> [TASK]:
How many lines in the listing below include the word "coordinate"? Reply with the count alone.

> [DATA FOR THIS EXERCISE]:
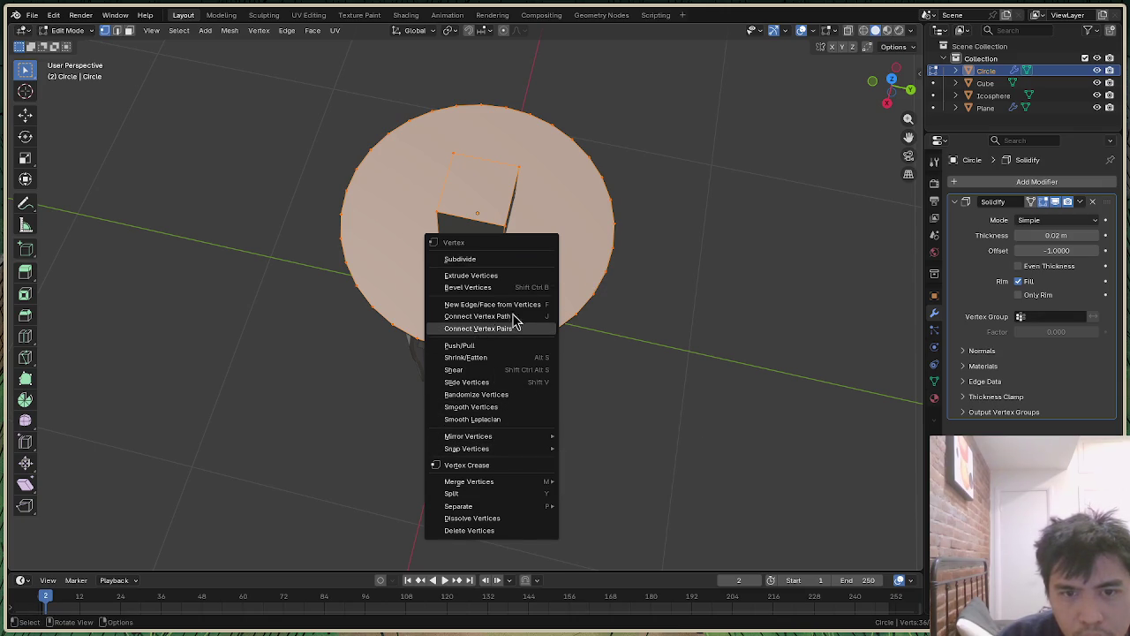
{"action": "mouse_move", "coordinate": [891, 84]}
{"action": "left_mouse_down"}
{"action": "mouse_move", "coordinate": [893, 53]}
{"action": "mouse_move", "coordinate": [892, 97]}
{"action": "left_mouse_up"}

> [EXERCISE ANSWER]:
3